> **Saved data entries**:
============================================================
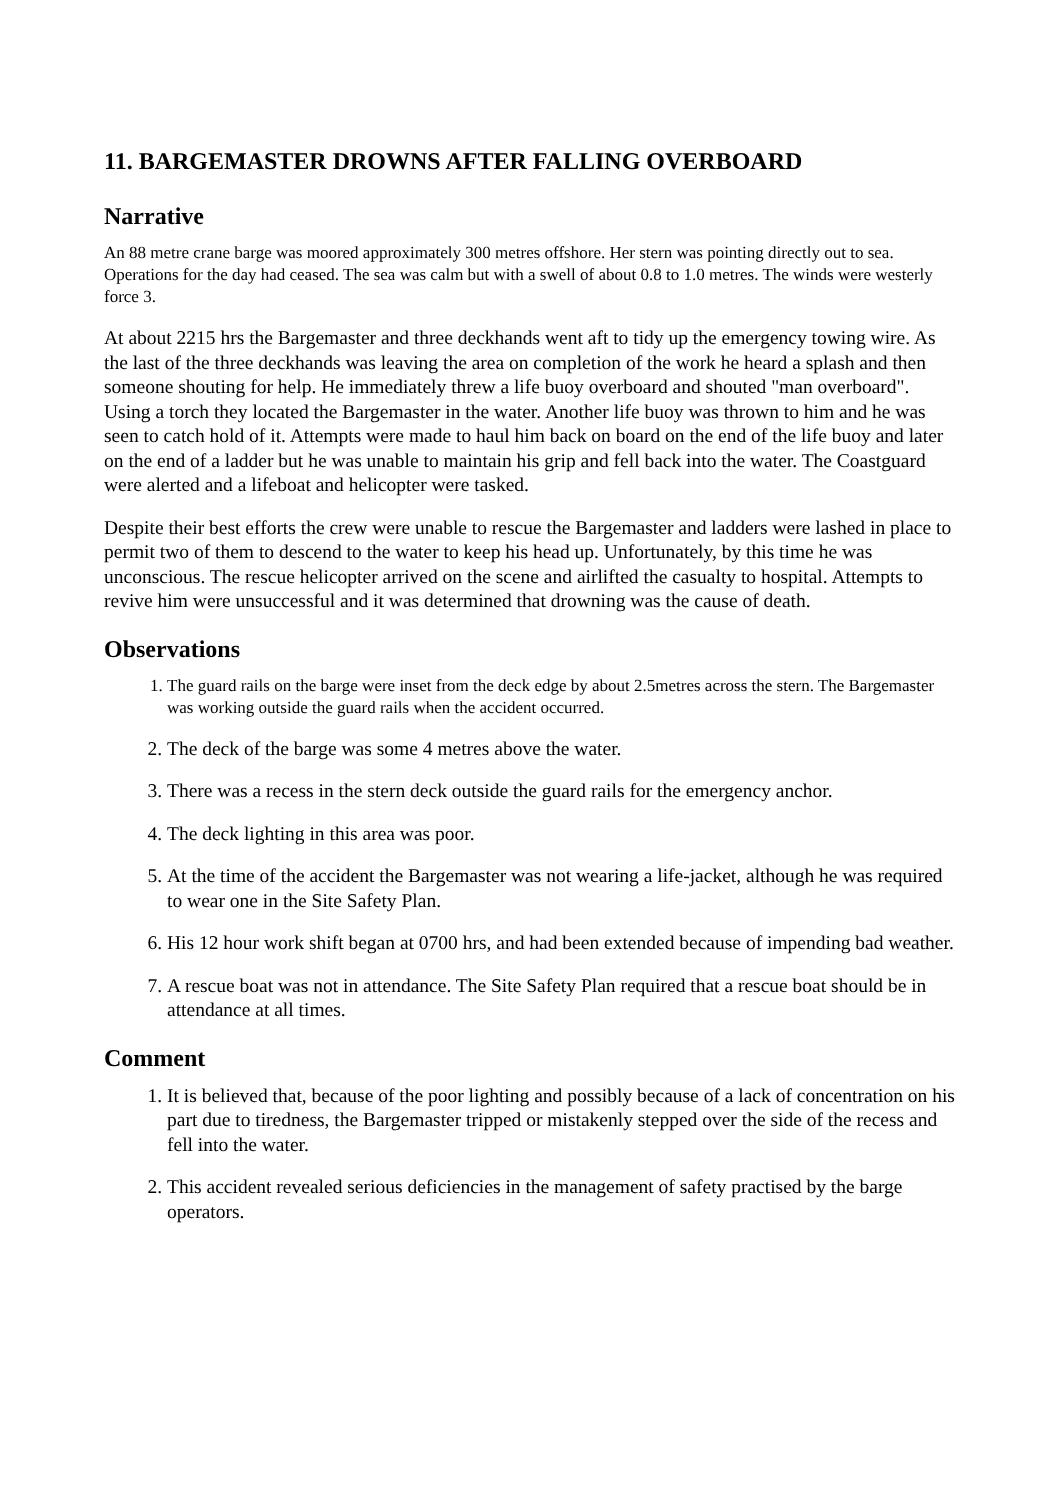11. BARGEMASTER DROWNS AFTER FALLING OVERBOARD
Narrative
An 88 metre crane barge was moored approximately 300 metres offshore. Her stern was pointing directly out to sea. Operations for the day had ceased. The sea was calm but with a swell of about 0.8 to 1.0 metres. The winds were westerly force 3.
At about 2215 hrs the Bargemaster and three deckhands went aft to tidy up the emergency towing wire. As the last of the three deckhands was leaving the area on completion of the work he heard a splash and then someone shouting for help. He immediately threw a life buoy overboard and shouted "man overboard". Using a torch they located the Bargemaster in the water. Another life buoy was thrown to him and he was seen to catch hold of it. Attempts were made to haul him back on board on the end of the life buoy and later on the end of a ladder but he was unable to maintain his grip and fell back into the water. The Coastguard were alerted and a lifeboat and helicopter were tasked.
Despite their best efforts the crew were unable to rescue the Bargemaster and ladders were lashed in place to permit two of them to descend to the water to keep his head up. Unfortunately, by this time he was unconscious. The rescue helicopter arrived on the scene and airlifted the casualty to hospital. Attempts to revive him were unsuccessful and it was determined that drowning was the cause of death.
Observations
1. The guard rails on the barge were inset from the deck edge by about 2.5metres across the stern. The Bargemaster was working outside the guard rails when the accident occurred.
2. The deck of the barge was some 4 metres above the water.
3. There was a recess in the stern deck outside the guard rails for the emergency anchor.
4. The deck lighting in this area was poor.
5. At the time of the accident the Bargemaster was not wearing a life-jacket, although he was required to wear one in the Site Safety Plan.
6. His 12 hour work shift began at 0700 hrs, and had been extended because of impending bad weather.
7. A rescue boat was not in attendance. The Site Safety Plan required that a rescue boat should be in attendance at all times.
Comment
1. It is believed that, because of the poor lighting and possibly because of a lack of concentration on his part due to tiredness, the Bargemaster tripped or mistakenly stepped over the side of the recess and fell into the water.
2. This accident revealed serious deficiencies in the management of safety practised by the barge operators.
============================================================
Write out all the entries word for word, but skip any images.

11. BARGEMASTER DROWNS AFTER FALLING OVERBOARD
Narrative
An 88 metre crane barge was moored approximately 300 metres offshore. Her stern was pointing directly out to sea. Operations for the day had ceased. The sea was calm but with a swell of about 0.8 to 1.0 metres. The winds were westerly force 3.
At about 2215 hrs the Bargemaster and three deckhands went aft to tidy up the emergency towing wire. As the last of the three deckhands was leaving the area on completion of the work he heard a splash and then someone shouting for help. He immediately threw a life buoy overboard and shouted "man overboard". Using a torch they located the Bargemaster in the water. Another life buoy was thrown to him and he was seen to catch hold of it. Attempts were made to haul him back on board on the end of the life buoy and later on the end of a ladder but he was unable to maintain his grip and fell back into the water. The Coastguard were alerted and a lifeboat and helicopter were tasked.
Despite their best efforts the crew were unable to rescue the Bargemaster and ladders were lashed in place to permit two of them to descend to the water to keep his head up. Unfortunately, by this time he was unconscious. The rescue helicopter arrived on the scene and airlifted the casualty to hospital. Attempts to revive him were unsuccessful and it was determined that drowning was the cause of death.
Observations
1. The guard rails on the barge were inset from the deck edge by about 2.5metres across the stern. The Bargemaster was working outside the guard rails when the accident occurred.
2. The deck of the barge was some 4 metres above the water.
3. There was a recess in the stern deck outside the guard rails for the emergency anchor.
4. The deck lighting in this area was poor.
5. At the time of the accident the Bargemaster was not wearing a life-jacket, although he was required to wear one in the Site Safety Plan.
6. His 12 hour work shift began at 0700 hrs, and had been extended because of impending bad weather.
7. A rescue boat was not in attendance. The Site Safety Plan required that a rescue boat should be in attendance at all times.
Comment
1. It is believed that, because of the poor lighting and possibly because of a lack of concentration on his part due to tiredness, the Bargemaster tripped or mistakenly stepped over the side of the recess and fell into the water.
2. This accident revealed serious deficiencies in the management of safety practised by the barge operators.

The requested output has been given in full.